* Your objective *
Start at the line below containing "- WebMvcConfig" and stop at the line containing "application.yml에 위 구문 추가.". Repeat every line of that stretch exactly, and nothing outside it.

* * * *

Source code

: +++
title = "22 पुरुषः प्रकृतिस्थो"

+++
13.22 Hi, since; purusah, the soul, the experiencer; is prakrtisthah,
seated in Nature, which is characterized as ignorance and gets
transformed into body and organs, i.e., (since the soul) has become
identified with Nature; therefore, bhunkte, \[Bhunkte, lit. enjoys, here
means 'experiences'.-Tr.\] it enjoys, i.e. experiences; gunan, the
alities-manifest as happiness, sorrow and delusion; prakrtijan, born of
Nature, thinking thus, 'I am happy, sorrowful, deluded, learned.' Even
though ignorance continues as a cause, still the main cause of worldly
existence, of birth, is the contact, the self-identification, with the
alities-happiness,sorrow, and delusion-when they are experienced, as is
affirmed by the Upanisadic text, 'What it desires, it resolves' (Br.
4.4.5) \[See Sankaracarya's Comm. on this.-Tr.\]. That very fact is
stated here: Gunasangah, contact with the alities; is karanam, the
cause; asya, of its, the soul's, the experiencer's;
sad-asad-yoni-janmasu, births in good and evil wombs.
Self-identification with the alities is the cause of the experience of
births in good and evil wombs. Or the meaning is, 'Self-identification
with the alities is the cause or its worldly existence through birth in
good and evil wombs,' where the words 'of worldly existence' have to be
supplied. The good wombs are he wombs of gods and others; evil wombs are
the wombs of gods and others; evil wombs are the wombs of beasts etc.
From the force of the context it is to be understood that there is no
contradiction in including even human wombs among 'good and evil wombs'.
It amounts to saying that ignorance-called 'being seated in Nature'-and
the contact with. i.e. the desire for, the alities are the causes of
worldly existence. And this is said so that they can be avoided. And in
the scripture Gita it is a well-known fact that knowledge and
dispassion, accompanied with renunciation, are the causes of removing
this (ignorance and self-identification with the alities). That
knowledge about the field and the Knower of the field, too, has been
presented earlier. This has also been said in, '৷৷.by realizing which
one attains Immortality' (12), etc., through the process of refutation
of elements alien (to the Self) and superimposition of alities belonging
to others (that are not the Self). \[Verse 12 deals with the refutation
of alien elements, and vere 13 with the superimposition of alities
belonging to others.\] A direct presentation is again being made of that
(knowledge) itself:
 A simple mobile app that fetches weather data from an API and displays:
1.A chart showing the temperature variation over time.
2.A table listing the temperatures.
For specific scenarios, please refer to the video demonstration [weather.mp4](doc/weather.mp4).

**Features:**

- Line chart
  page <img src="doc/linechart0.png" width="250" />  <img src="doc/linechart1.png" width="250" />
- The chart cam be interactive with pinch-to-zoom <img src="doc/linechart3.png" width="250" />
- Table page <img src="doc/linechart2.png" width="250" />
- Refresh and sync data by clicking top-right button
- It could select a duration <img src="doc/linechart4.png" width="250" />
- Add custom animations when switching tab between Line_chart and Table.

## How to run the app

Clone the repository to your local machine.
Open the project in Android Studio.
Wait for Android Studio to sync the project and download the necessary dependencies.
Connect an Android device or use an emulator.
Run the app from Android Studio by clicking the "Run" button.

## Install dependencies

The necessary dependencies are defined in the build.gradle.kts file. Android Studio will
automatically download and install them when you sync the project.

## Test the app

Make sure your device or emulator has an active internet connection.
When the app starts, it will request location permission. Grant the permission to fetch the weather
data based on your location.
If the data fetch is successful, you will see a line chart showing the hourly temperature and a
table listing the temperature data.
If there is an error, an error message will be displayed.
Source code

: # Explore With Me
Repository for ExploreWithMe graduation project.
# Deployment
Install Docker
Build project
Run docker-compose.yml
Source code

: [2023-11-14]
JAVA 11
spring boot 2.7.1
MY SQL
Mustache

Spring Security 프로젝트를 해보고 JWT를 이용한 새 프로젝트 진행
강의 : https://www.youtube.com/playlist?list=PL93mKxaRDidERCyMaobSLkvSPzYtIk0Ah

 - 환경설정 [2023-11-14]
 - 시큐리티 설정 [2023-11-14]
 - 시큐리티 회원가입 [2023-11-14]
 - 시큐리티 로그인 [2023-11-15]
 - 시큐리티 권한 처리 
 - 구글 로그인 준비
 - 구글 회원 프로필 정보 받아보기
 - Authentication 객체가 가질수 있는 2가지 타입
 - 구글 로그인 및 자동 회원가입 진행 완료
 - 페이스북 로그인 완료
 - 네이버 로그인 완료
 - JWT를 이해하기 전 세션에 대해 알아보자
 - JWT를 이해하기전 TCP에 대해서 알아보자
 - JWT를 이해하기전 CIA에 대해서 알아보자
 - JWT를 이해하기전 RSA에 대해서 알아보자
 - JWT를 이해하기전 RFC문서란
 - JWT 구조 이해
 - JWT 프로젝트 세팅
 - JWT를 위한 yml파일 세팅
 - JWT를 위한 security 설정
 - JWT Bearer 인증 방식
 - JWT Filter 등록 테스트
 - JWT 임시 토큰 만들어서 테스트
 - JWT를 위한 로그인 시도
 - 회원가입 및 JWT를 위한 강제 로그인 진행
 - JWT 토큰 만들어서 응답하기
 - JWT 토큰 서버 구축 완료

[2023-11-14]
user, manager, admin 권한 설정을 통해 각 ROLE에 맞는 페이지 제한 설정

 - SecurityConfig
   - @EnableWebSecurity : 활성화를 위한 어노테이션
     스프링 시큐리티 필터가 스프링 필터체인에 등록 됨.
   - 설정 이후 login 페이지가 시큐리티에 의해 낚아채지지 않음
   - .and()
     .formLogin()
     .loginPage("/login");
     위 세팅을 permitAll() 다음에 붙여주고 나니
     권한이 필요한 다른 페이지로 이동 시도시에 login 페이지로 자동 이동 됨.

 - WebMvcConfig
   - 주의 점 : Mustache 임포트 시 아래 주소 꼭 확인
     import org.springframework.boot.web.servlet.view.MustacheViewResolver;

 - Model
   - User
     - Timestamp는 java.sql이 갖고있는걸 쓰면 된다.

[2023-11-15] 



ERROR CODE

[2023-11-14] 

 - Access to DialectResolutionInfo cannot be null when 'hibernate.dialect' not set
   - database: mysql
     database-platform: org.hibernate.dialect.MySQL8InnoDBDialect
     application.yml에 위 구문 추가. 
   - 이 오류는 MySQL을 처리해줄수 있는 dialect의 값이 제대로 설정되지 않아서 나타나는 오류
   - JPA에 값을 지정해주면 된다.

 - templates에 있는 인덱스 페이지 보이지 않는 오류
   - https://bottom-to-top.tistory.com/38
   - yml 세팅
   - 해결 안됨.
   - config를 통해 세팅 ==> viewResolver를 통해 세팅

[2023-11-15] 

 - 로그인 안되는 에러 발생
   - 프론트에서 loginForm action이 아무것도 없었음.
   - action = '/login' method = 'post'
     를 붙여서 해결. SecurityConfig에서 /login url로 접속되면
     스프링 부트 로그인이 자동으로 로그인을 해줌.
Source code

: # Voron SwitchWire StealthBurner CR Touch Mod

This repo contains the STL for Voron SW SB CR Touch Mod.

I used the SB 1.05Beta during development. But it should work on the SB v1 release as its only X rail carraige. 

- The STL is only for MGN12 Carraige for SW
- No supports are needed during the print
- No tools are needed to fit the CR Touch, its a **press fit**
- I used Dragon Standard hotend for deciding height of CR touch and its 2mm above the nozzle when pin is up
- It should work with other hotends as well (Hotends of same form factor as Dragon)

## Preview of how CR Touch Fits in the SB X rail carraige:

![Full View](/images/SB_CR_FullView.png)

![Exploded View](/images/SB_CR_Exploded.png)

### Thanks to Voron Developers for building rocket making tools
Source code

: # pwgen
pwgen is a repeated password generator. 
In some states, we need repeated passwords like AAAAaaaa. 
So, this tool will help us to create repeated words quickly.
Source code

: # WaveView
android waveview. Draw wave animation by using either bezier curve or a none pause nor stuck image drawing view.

* * * *

* Task solution *
 - WebMvcConfig
   - 주의 점 : Mustache 임포트 시 아래 주소 꼭 확인
     import org.springframework.boot.web.servlet.view.MustacheViewResolver;

 - Model
   - User
     - Timestamp는 java.sql이 갖고있는걸 쓰면 된다.

[2023-11-15] 



ERROR CODE

[2023-11-14] 

 - Access to DialectResolutionInfo cannot be null when 'hibernate.dialect' not set
   - database: mysql
     database-platform: org.hibernate.dialect.MySQL8InnoDBDialect
     application.yml에 위 구문 추가. 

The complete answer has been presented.